Family meals are making a comeback. Shared family meals are more likely to be nutritious, and kids who eat regularly with their families are less likely to snack on unhealthy foods and more likely to eat fruits, vegetables, and whole grains.
Teens who take part in regular family meals are less likely to smoke, drink alcohol, or use marijuana and other drugs, and are more likely to have healthier diets as adults, studies have shown.
Beyond health and nutrition, family meals provide a valuable opportunity to reconnect. This becomes even more important as kids get older.
Making Family Meals Happen
It can be a big challenge to find the time to plan, prepare, and share family meals, then be relaxed enough to enjoy them.

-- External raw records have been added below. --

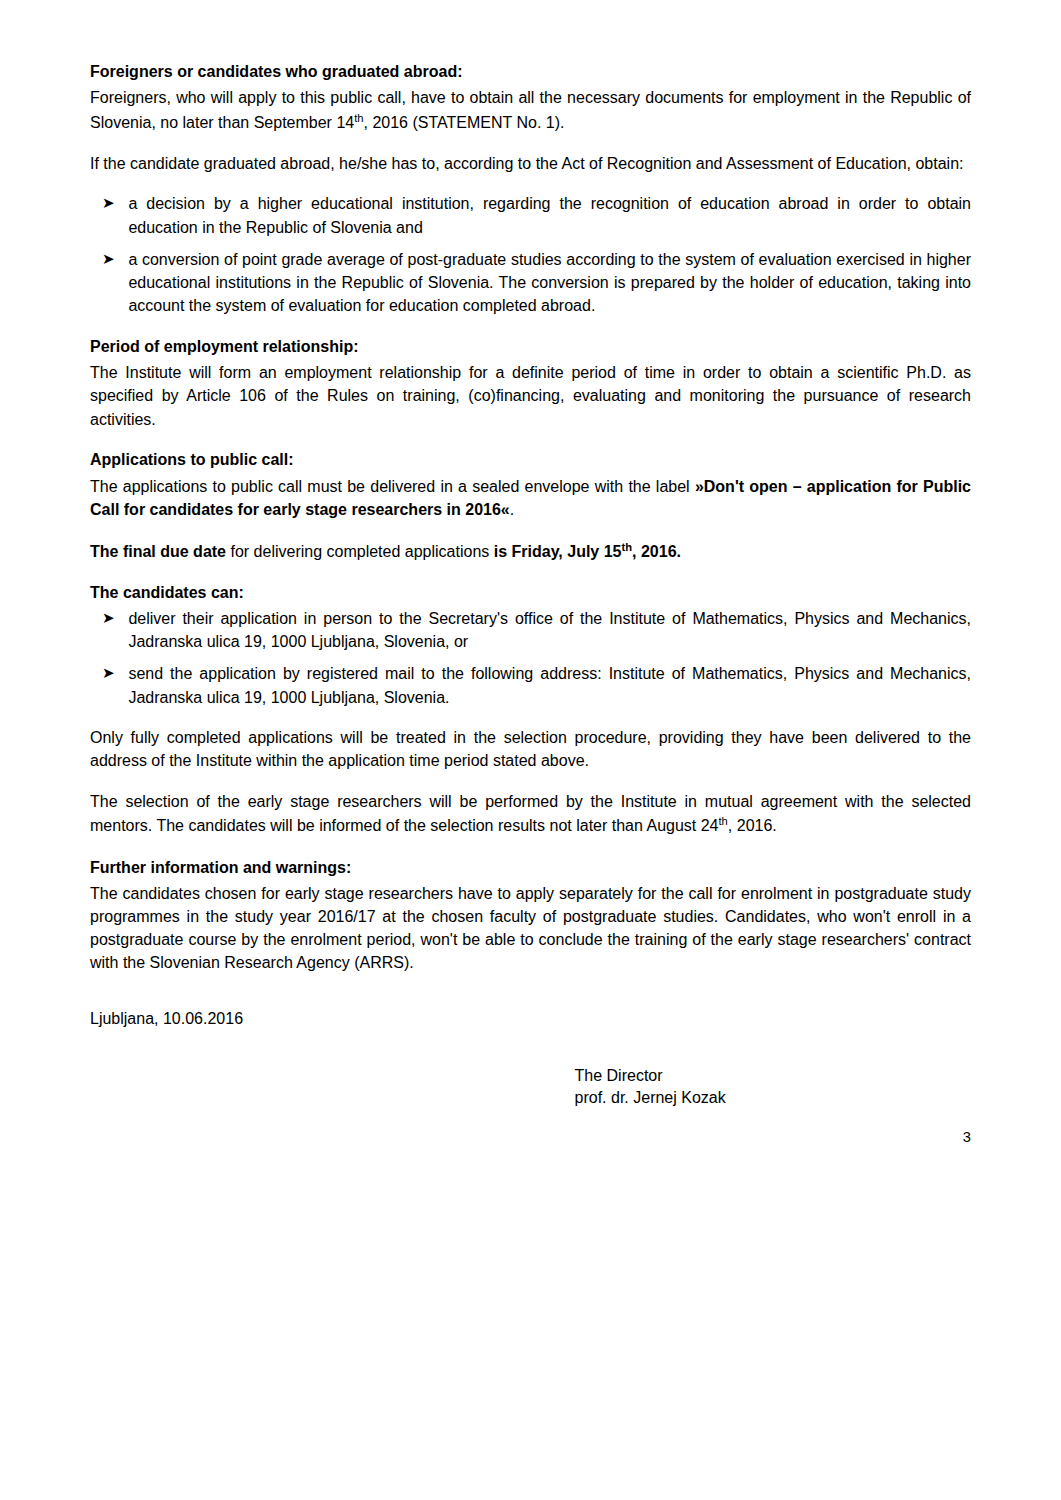Foreigners or candidates who graduated abroad:
Foreigners, who will apply to this public call, have to obtain all the necessary documents for employment in the Republic of Slovenia, no later than September 14th, 2016 (STATEMENT No. 1).
If the candidate graduated abroad, he/she has to, according to the Act of Recognition and Assessment of Education, obtain:
a decision by a higher educational institution, regarding the recognition of education abroad in order to obtain education in the Republic of Slovenia and
a conversion of point grade average of post-graduate studies according to the system of evaluation exercised in higher educational institutions in the Republic of Slovenia. The conversion is prepared by the holder of education, taking into account the system of evaluation for education completed abroad.
Period of employment relationship:
The Institute will form an employment relationship for a definite period of time in order to obtain a scientific Ph.D. as specified by Article 106 of the Rules on training, (co)financing, evaluating and monitoring the pursuance of research activities.
Applications to public call:
The applications to public call must be delivered in a sealed envelope with the label »Don't open – application for Public Call for candidates for early stage researchers in 2016«.
The final due date for delivering completed applications is Friday, July 15th, 2016.
The candidates can:
deliver their application in person to the Secretary's office of the Institute of Mathematics, Physics and Mechanics, Jadranska ulica 19, 1000 Ljubljana, Slovenia, or
send the application by registered mail to the following address: Institute of Mathematics, Physics and Mechanics, Jadranska ulica 19, 1000 Ljubljana, Slovenia.
Only fully completed applications will be treated in the selection procedure, providing they have been delivered to the address of the Institute within the application time period stated above.
The selection of the early stage researchers will be performed by the Institute in mutual agreement with the selected mentors. The candidates will be informed of the selection results not later than August 24th, 2016.
Further information and warnings:
The candidates chosen for early stage researchers have to apply separately for the call for enrolment in postgraduate study programmes in the study year 2016/17 at the chosen faculty of postgraduate studies. Candidates, who won't enroll in a postgraduate course by the enrolment period, won't be able to conclude the training of the early stage researchers' contract with the Slovenian Research Agency (ARRS).
Ljubljana, 10.06.2016
The Director
prof. dr. Jernej Kozak
3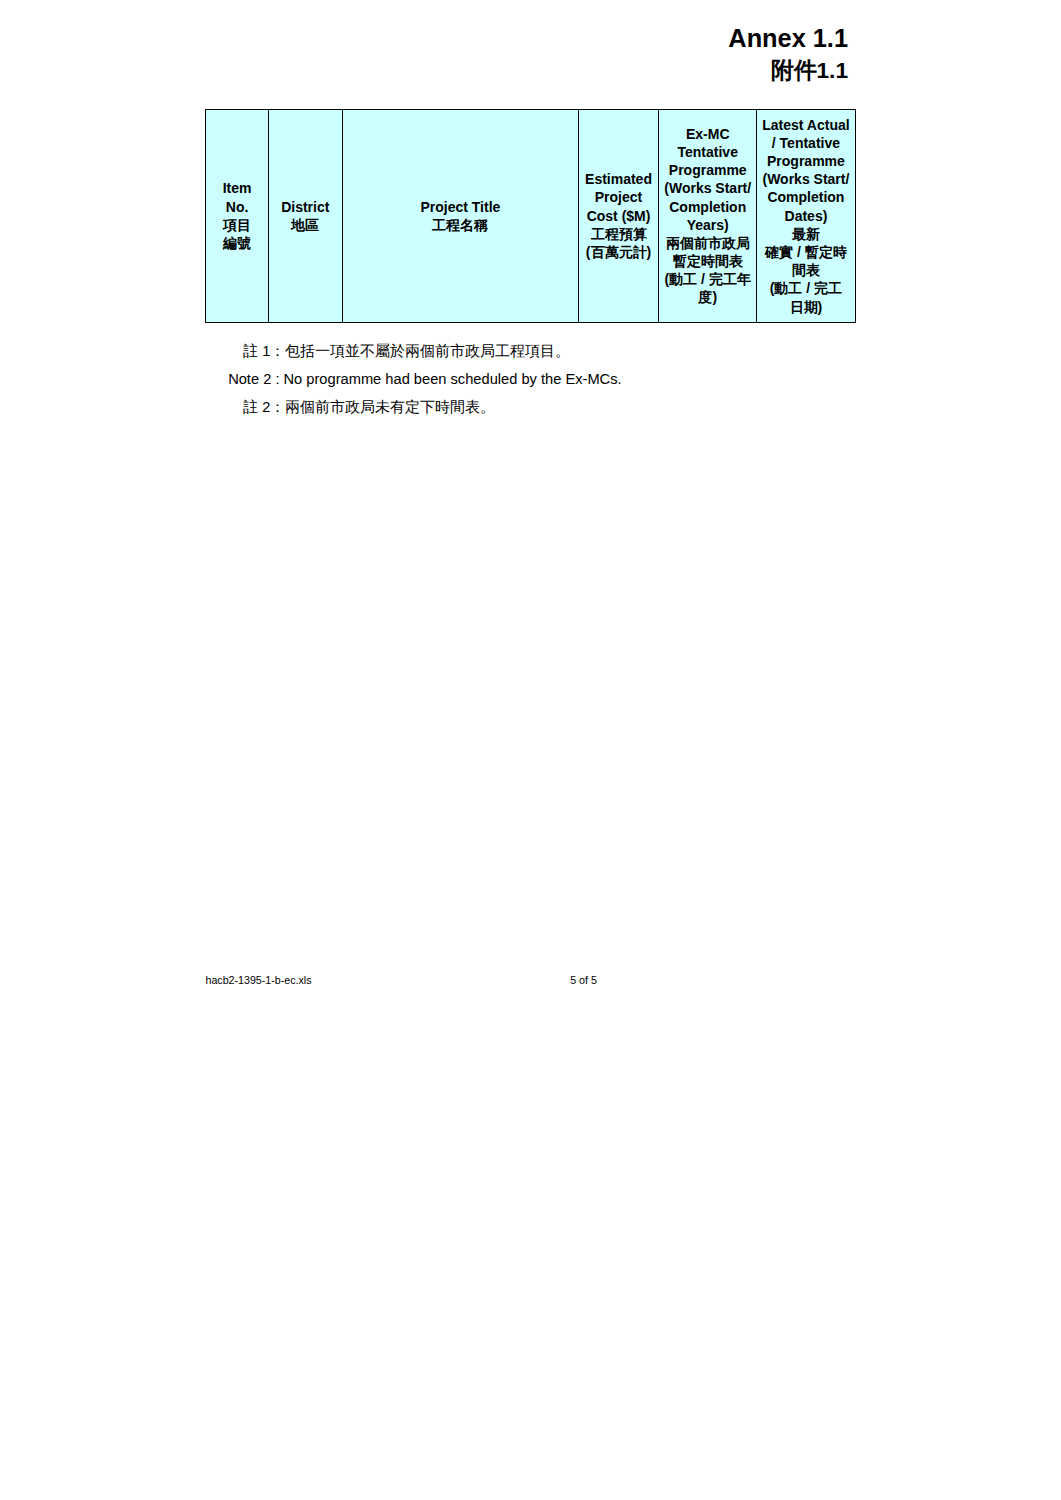Annex 1.1
附件1.1
| Item No. 項目 編號 | District 地區 | Project Title 工程名稱 | Estimated Project Cost ($M) 工程預算 (百萬元計) | Ex-MC Tentative Programme (Works Start/ Completion Years) 兩個前市政局 暫定時間表 (動工 / 完工年度) | Latest Actual / Tentative Programme (Works Start/ Completion Dates) 最新 確實 / 暫定時間表 (動工 / 完工 日期) |
| --- | --- | --- | --- | --- | --- |
註 1：包括一項並不屬於兩個前市政局工程項目。 Note 2 : No programme had been scheduled by the Ex-MCs. 註 2：兩個前市政局未有定下時間表。
hacb2-1395-1-b-ec.xls
5 of 5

Try these three steps to schedule family meals and make them enjoyable for everyone who pulls up a chair.
To plan more family meals, look over the calendar to choose a time when everyone can be there.
Figure out which obstacles are getting in the way of more family meals — busy schedules, no supplies in the house, no time to cook. Ask for the family’s help and ideas on how these roadblocks can be removed. For instance, figure out a way to get groceries purchased for a family meal. Or if time to cook is the problem, try doing some prep work on weekends or even completely preparing a dish ahead of time and putting it in the freezer.
Once you have all your supplies on hand, involve the kids in preparations. Recruiting younger kids can mean a little extra work, but it’s often worth it. Simple tasks such as putting plates on the table, tossing the salad, pouring a beverage, folding the napkins, or being a “taster” are appropriate jobs for preschoolers and school-age kids. Older kids may be able to pitch in even more, such as getting ingredients, washing produce, mixing and stirring, and serving. If you have teens around, consider assigning them a night to cook, with you as the helper.
If kids help out, set a good example by saying please and thanks for their help. Being upbeat and pleasant as you prepare the meal can rub off on your kids. If you’re grumbling about the task at hand, chances are they will too. But if the atmosphere is light, you’re showing them how the family can work together and enjoy the fruits of its labor. Tell them, “Mmm, something smells delicious!”